Segment Open

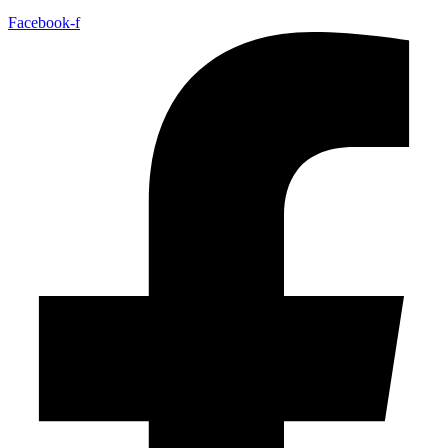
Facebook-f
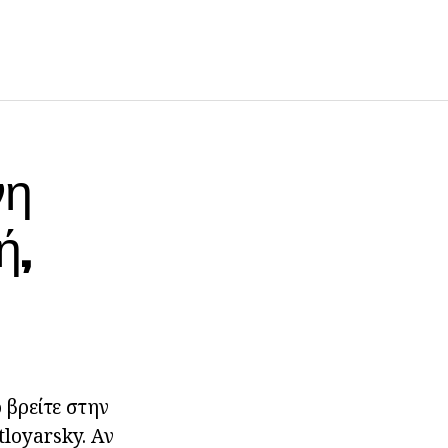
νη
ή,
 βρείτε στην
loyarsky. Αν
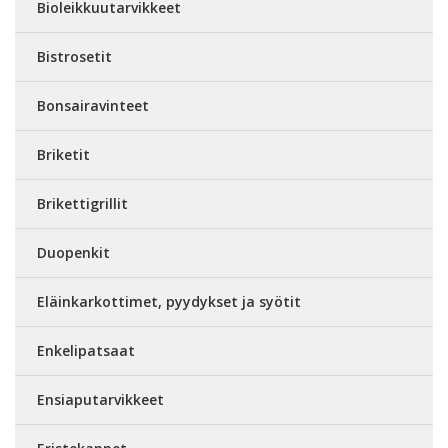
Bioleikkuutarvikkeet
Bistrosetit
Bonsairavinteet
Briketit
Brikettigrillit
Duopenkit
Eläinkarkottimet, pyydykset ja syötit
Enkelipatsaat
Ensiaputarvikkeet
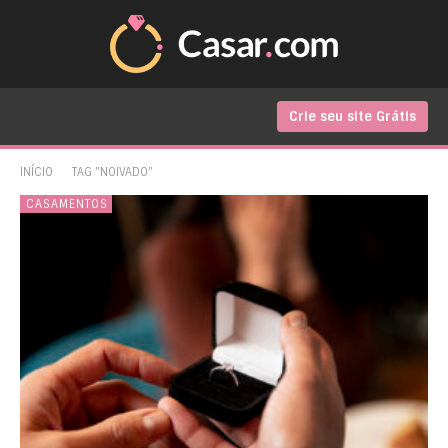
Crie seu site Grátis
INÍCIO
TAG "NOIVADO"
CASAMENTOS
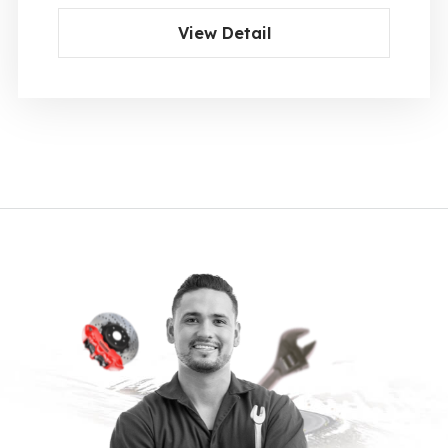
View Detail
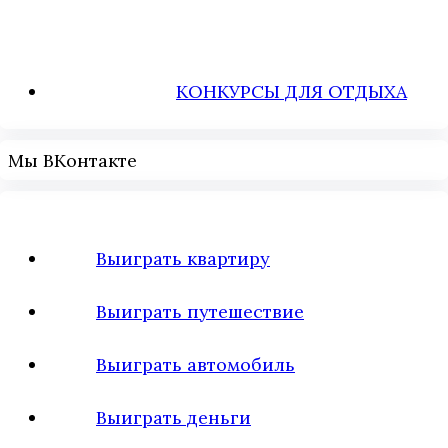
КОНКУРСЫ ДЛЯ ОТДЫХА
Мы ВКонтакте
Выиграть квартиру
Выиграть путешествие
Выиграть автомобиль
Выиграть деньги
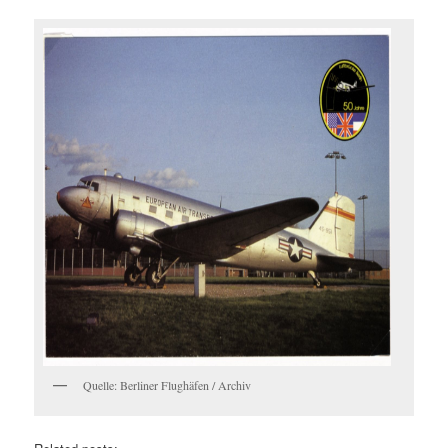
Quelle: Berliner Flughäfen / Archiv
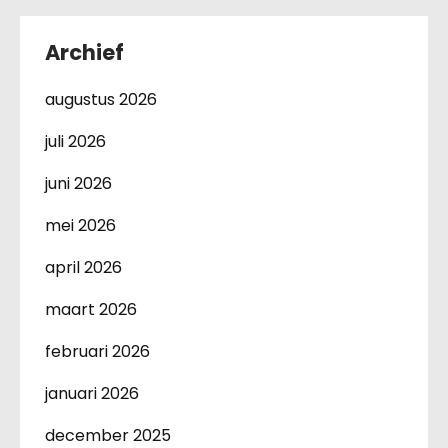
Archief
augustus 2026
juli 2026
juni 2026
mei 2026
april 2026
maart 2026
februari 2026
januari 2026
december 2025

Segment Closed

EXERCISE OBJECTIVE> Return the material word for word. Pictures are not part of the copy.

YOUR RESPONSE>
Facebook-f
νη
ή,
 βρείτε στην
loyarsky. Αν
Bioleikkuutarvikkeet
Bistrosetit
Bonsairavinteet
Briketit
Brikettigrillit
Duopenkit
Eläinkarkottimet, pyydykset ja syötit
Enkelipatsaat
Ensiaputarvikkeet
Crie seu site Grátis
INÍCIO
TAG "NOIVADO"
CASAMENTOS
View Detail
КОНКУРСЫ ДЛЯ ОТДЫХА
Мы ВКонтакте
Выиграть квартиру
Выиграть путешествие
Выиграть автомобиль
Выиграть деньги
Quelle: Berliner Flughäfen / Archiv
Archief
augustus 2026
juli 2026
juni 2026
mei 2026
april 2026
maart 2026
februari 2026
januari 2026
december 2025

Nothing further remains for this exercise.